During that same offseason the Canadiens made the decision to trade skill for more grit and toughness (a trend they followed all season in their roster transactions) when they sent Lars Eller, still under contract for two more years at a salary cap hit of $3.5 million, to the Washington Capitals for two second round draft picks (one used to select Ikonen, the other one to be used this weekend).

They then turned around and traded two second-round draft picks in 2016 to Chicago for Andrew Shaw and signed him to a six-year, $23.4 million contract extension -- in other words, slightly more money than they were paying Eller.

Again, it’s not that Shaw is necessarily a bad player, but are the Canadiens better today for it?

If nothing else the optics of it look bad after Eller played a massive role in helping the Capitals win the Stanley Cup this spring.

Last summer there was the free agent signing of Karl Alzner, giving the Canadiens what is currently one of the oldest defensive lineups in the league, and one that is severely lacking in mobility and offensive production. Between Weber, Alzner, Jeff Petry, Jordie Benn and David Schlemko the Canadiens will open this season with five defensemen age 30 or older. Together, they will take up nearly $22 million in salary cap space. That coincided with the trading of top prospect Mikhail Sergachev to Tampa Bay for Jonathan Drouin. The jury is still very much out on that trade but year one of the Drouin era in Montreal probably did not go as planned considering that Sergachev, an 18-year-old defenseman, finished the season just six points shy of Drouin’s offensive output.

Then there is the most recent move to trade Galchenyuk to the Arizona Coyotes for Domi.

This comes after years of not really being sure what to do with Galchenyuk. Through all of it, Galchenyuk still managed to produce at a consistent top-six level as a player you could pencil in for 20 goals and 50 points every year. Domi, who is only a few months younger than Galchenyuk and about $1 million cheaper under the cap, is coming off a two-year stretch that has seen him score 18 goals in more than 140 games.

Keep in mind that Galchenyuk has scored fewer than 18 goals in a single season just once over the past four years, and that when when he scored 17 during the 2016-17 season ... in only 61 games.

There are a lot of reasons to like Domi’s potential. There is reason to believe he could bounce back. It is, however, not a given and the question yet again must be asked ... how are the Canadiens better after this?

The answer, yet again, seems to be that they really aren’t.

And this has pretty much been the story of the Marc Bergevin era in Montreal: They’re not really that much worse, but they’re not really that much better.

Most of the trades (here is the full list) are inconsequential that don’t really hurt or help either team involved.
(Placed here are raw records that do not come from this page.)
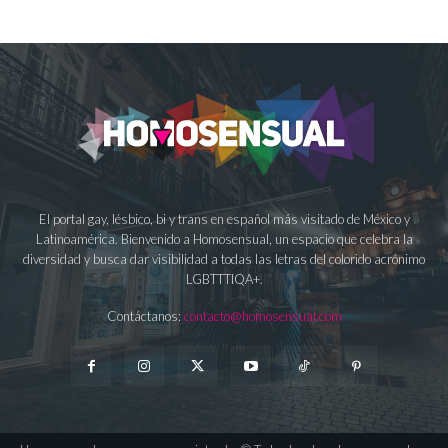
El portal gay, lésbico, bi y trans en español más visitado de México y
Latinoamérica. Bienvenido a Homosensual, un espacio que celebra la
diversidad y busca dar visibilidad a todas las letras del colorido acrónimo
LGBTTTIQA+.
Contáctanos:
contacto@homosensual.com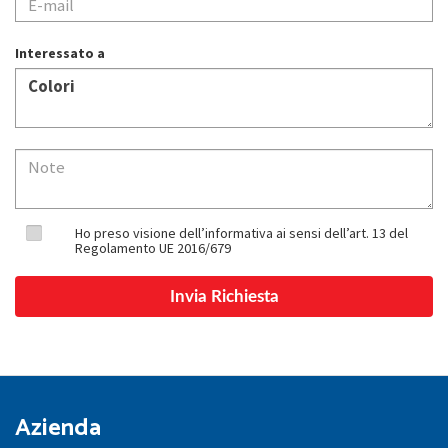
Interessato a
Ho preso visione dell’informativa ai sensi dell’art. 13 del
Regolamento UE 2016/679
Azienda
But when it comes to the big moves involving the key players they all seem to end up making the Canadiens marginally worse or leave them in a slightly worse situation, whether it be from a talent perspective, a salary cap perspective, or some combination of the two.
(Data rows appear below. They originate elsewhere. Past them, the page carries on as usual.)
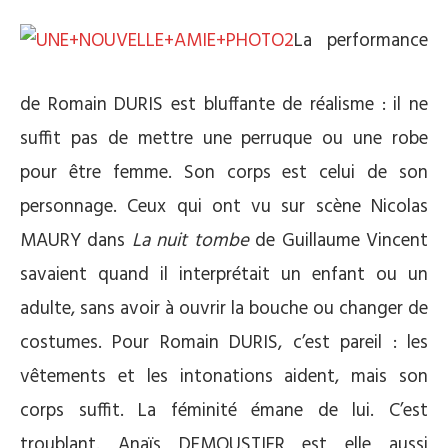
La performance
de Romain DURIS est bluffante de réalisme : il ne
suffit pas de mettre une perruque ou une robe
pour être femme. Son corps est celui de son
personnage. Ceux qui ont vu sur scène Nicolas
MAURY dans
La nuit tombe
de Guillaume Vincent
savaient quand il interprétait un enfant ou un
adulte, sans avoir à ouvrir la bouche ou changer de
costumes. Pour Romain DURIS, c’est pareil : les
vêtements et les intonations aident, mais son
corps suffit. La féminité émane de lui. C’est
troublant. Anaïs DEMOUSTIER est elle aussi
None of them have really been a complete disaster (though, the Subban-for-Weber swap could drift that way depending how Weber ages in the coming years), but none of them have really done anything to improve the situation. Perhaps even more than the actual results is the thought process behind the moves, where grit and size seems to take precedence over skill and talent. It has left them with a mediocre team that lacks goal-scorers and skill and has committed an awful lot of money to get older and less skilled.
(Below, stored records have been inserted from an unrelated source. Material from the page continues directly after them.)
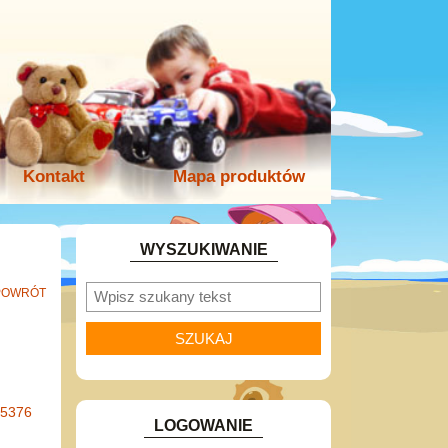
Kontakt
Mapa produktów
WYSZUKIWANIE
POWRÓT
-5376
LOGOWANIE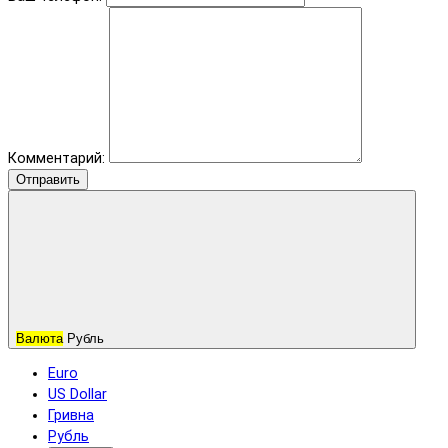
Комментарий:
Отправить
Валюта
Рубль
Euro
US Dollar
Гривна
Рубль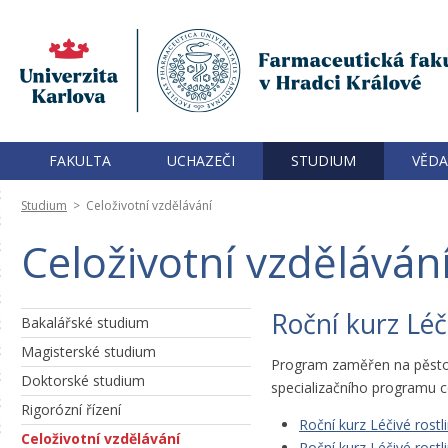
FAKULTA
UCHAZEČI
STUDIUM
VĚDA
Studium
>
Celoživotní vzdělávání
Celoživotní vzděláván
Roční kurz Léči
Bakalářské studium
Magisterské studium
Program zaměřen na pěstová
Doktorské studium
specializačního programu ce
Rigorózní řízení
Roční kurz Léčivé rostl
Celoživotní vzdělávání
Roční kurz Léčivé rostl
No general manager is perfect. Mistakes will happen and they will make bad evaluations from time to time. But when those little mistakes keep happening over and over again they eventually add up into one big mistake that leaves you in a hole that is difficult to get out of.

This should be concerning for Canadiens fans when they realize Pacioretty could be traded. Or that the Canadiens are open to potentially trading the No. 3 pick this year. It is entirely possible one or both could get moved in the coming days.

If history is any indicator it probably won’t be a total disaster. But it probably won’t be great, either.